Courtesy of MCT
Running is arguably the most rewarding way to break a sweat and on May 4, Columbus is expected to host more than 14,000 endorphin-loving runners for the 10th Annual Capital City Half Marathon. When a runner commits to a long-distance race like a half marathon, he or she must also commit to the months of physical and mental training. With less than four weeks remaining until the big day, here are some helpful tips for your final month of training to aid you across the finish line with ease.
1. Taper your training. You have been pushing your body to its limits. In order to run as successfully as possible on race day, it is absolutely imperative you allow your body time to recover and recharge. Plan your final long-distance run (9-11 miles) for about 10 days prior to race day. Countless training programs emphasize training only up to 11 miles. On race day, you will be fueled by pure adrenaline for that final leg of the race, so do not stress about completing the full 13.1 miles before race day. The final week before the race should consist of two to four low-intensity walks or light jogs – no more than five miles. You want to keep your muscles warm without burning them out before the big day.
2. Don’t forget about nutrition. The food you’re using to fuel your body is as important to your training as the miles you’ve logged. Stick to well-balanced, nutrient-packed meals. Registered dietitian Beth Jauquet recommends on Outside Online to have “about 50 to 65 percent complex carbs, like brown rice, quinoa, potatoes, corn, squash, and fruits and vegetables, and 30 percent fat. The rest of your calories should come from lean protein, like chicken, pork tenderloin, shellfish or tofu.” Avoid refined sugar and anything processed. Your body will exponentially benefit more from all natural whole foods.

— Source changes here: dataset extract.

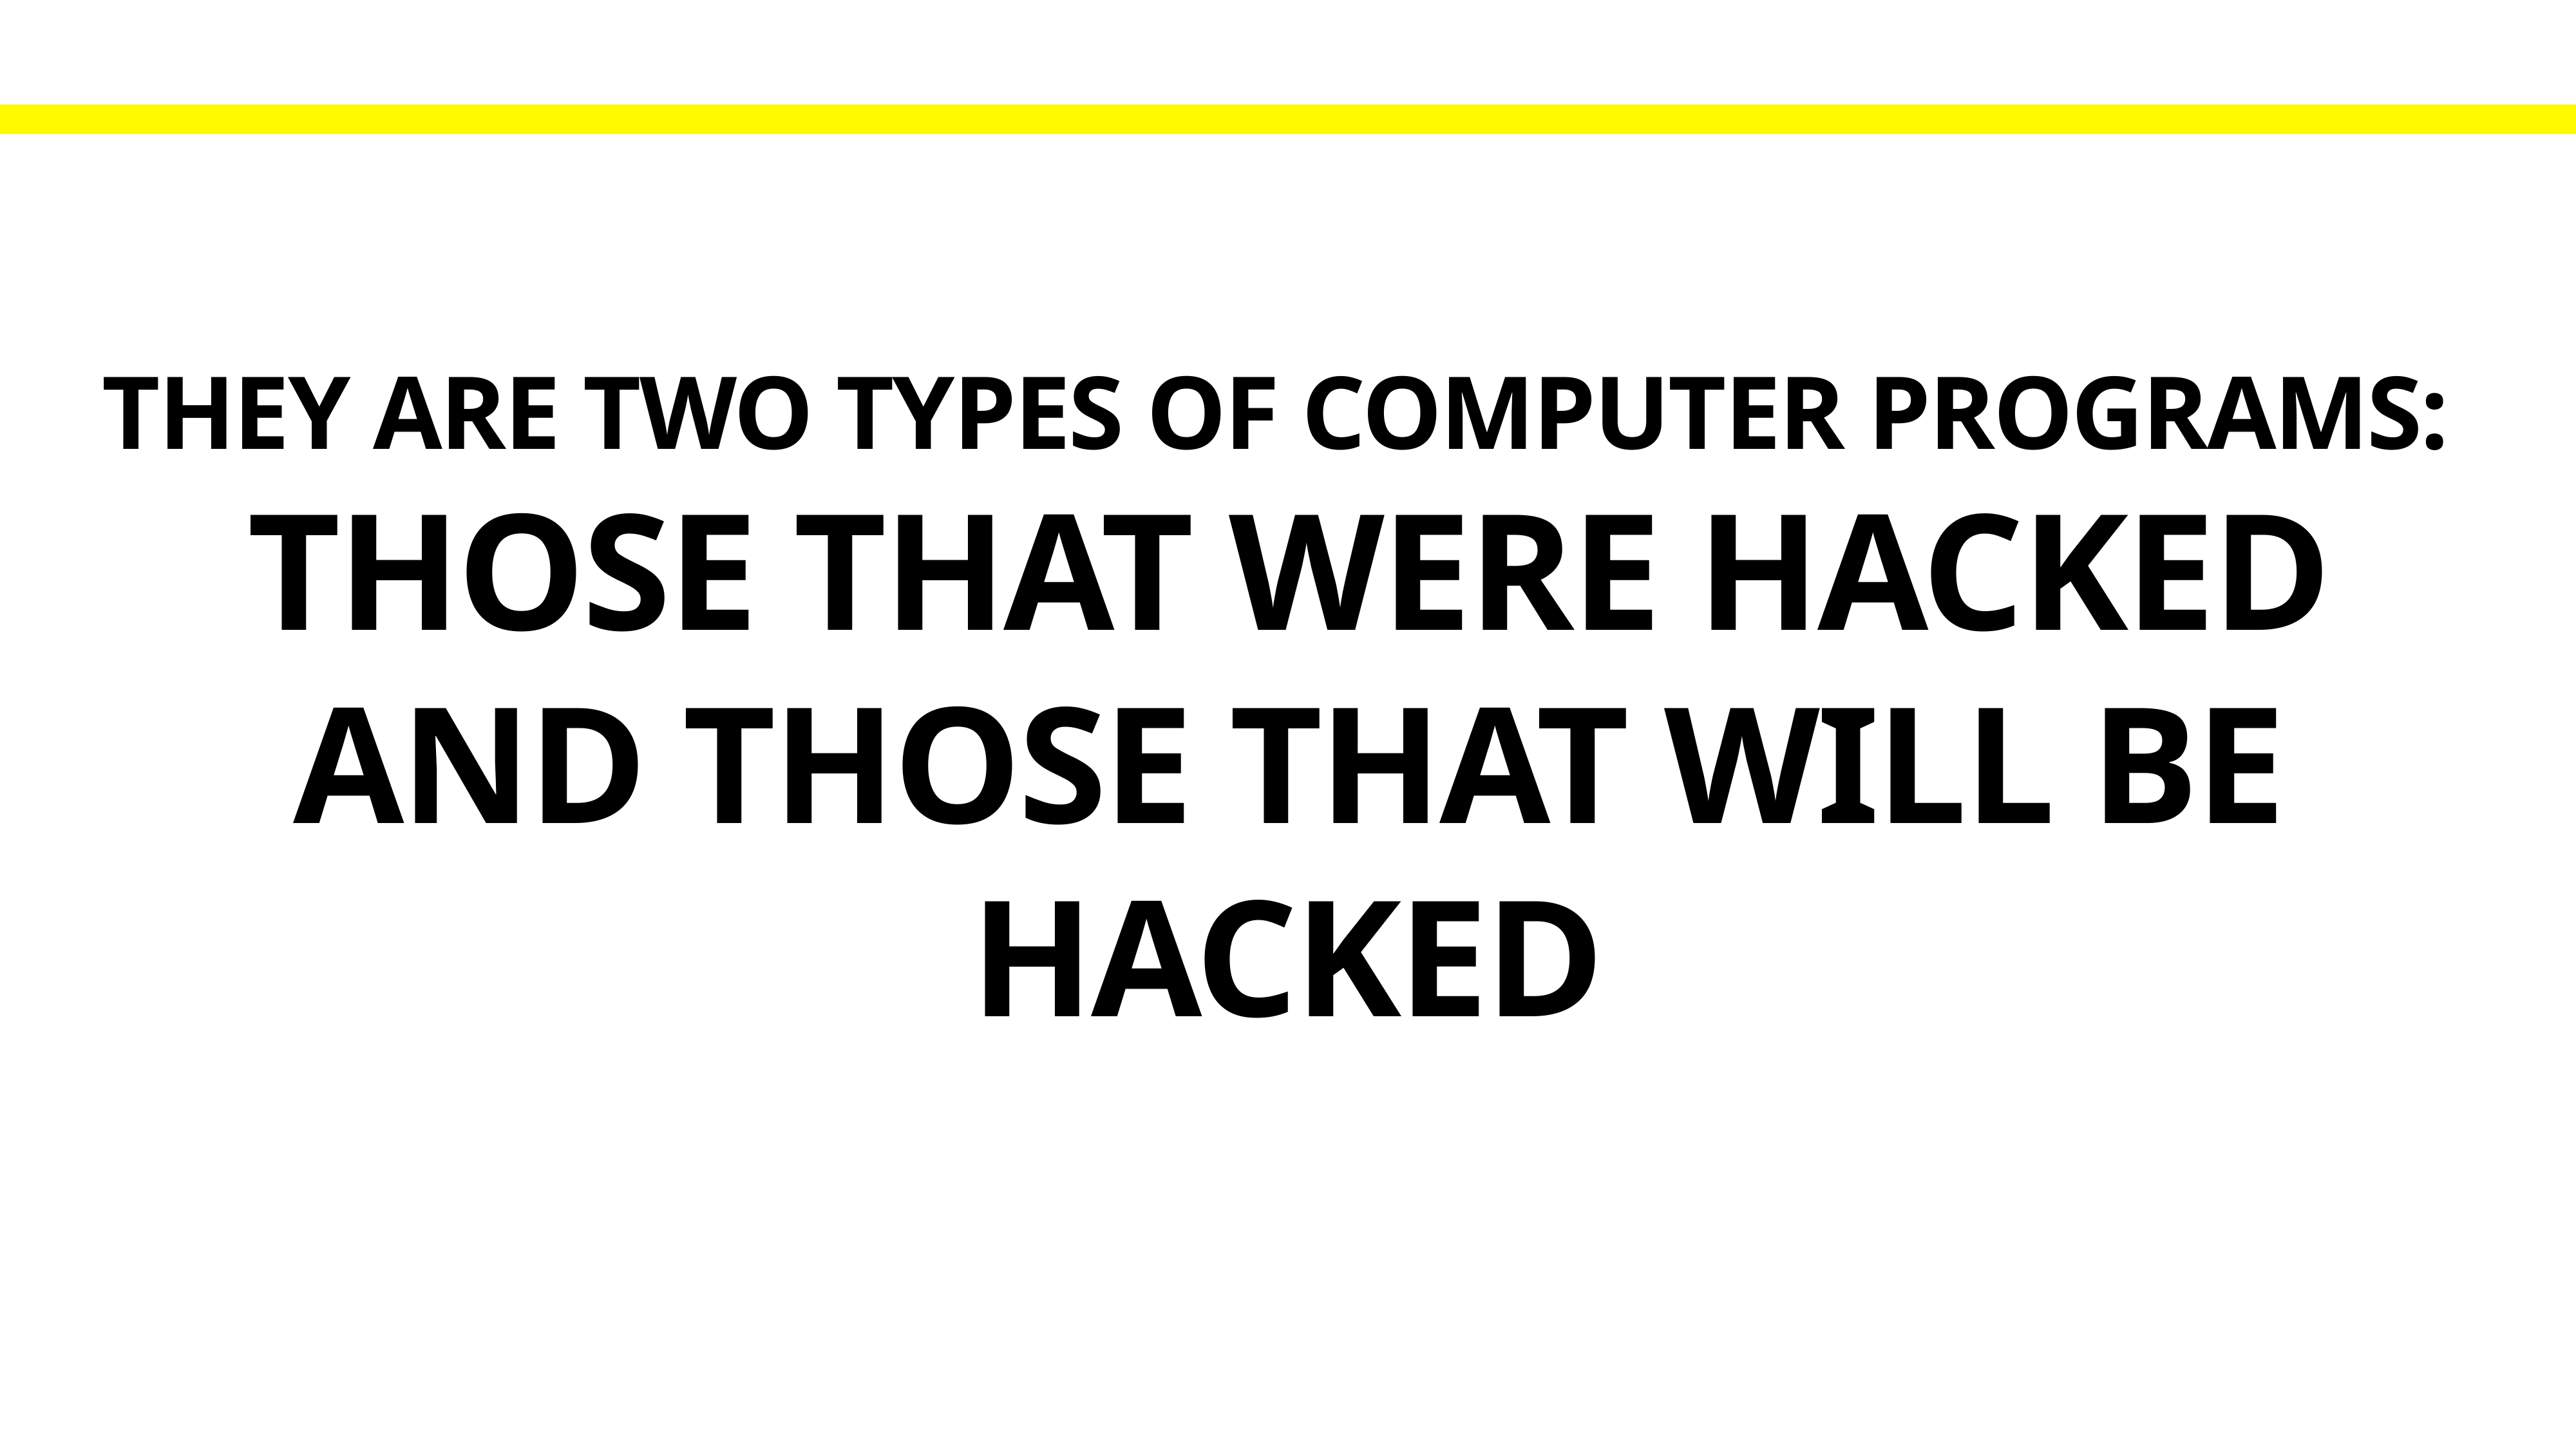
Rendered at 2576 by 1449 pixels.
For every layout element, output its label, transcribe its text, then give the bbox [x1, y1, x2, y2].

list They are two types of computer programs: those that were hacked and those that will be hacked [53, 202, 2523, 1055]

Beth Dolce of Dolce Fitness in Columbus recently held a nutritional seminar for the organization Changing Health Attitudes and Actions to Recreate Girls. Not only did she explain that training is 80 percent what you eat, but knowing she was speaking with college students, she also explained the effects of alcohol. One night of heavy drinking can set back training up to two weeks. In the final four weeks, that sort of setback could be detrimental to your race day performance. Do yourself a huge favor and skip the margaritas for now – there will be plenty of time to celebrate on Cinco de Mayo, the day after the race.

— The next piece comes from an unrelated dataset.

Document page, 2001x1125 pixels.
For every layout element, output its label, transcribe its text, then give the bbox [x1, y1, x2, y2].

3. Remember why you’re running. You likely registered for the half marathon for a personal reason. Whether it was for weight loss, fulfillment of a bucket list or simply to satisfy a personal goal, keeping that motivation in mind will be crucial in driving you through heavy breathing and burning muscles. During the race, try dedicating each mile to something or someone important to you. Run for your family, your friends or for those who cannot run – your motivation does not matter as long as it exists. Where physical training falls short, mental training will pick up the slack and carry you through those 13 miles.
Molly Tavoletti is vice president media chair for the fitness group CHAARG.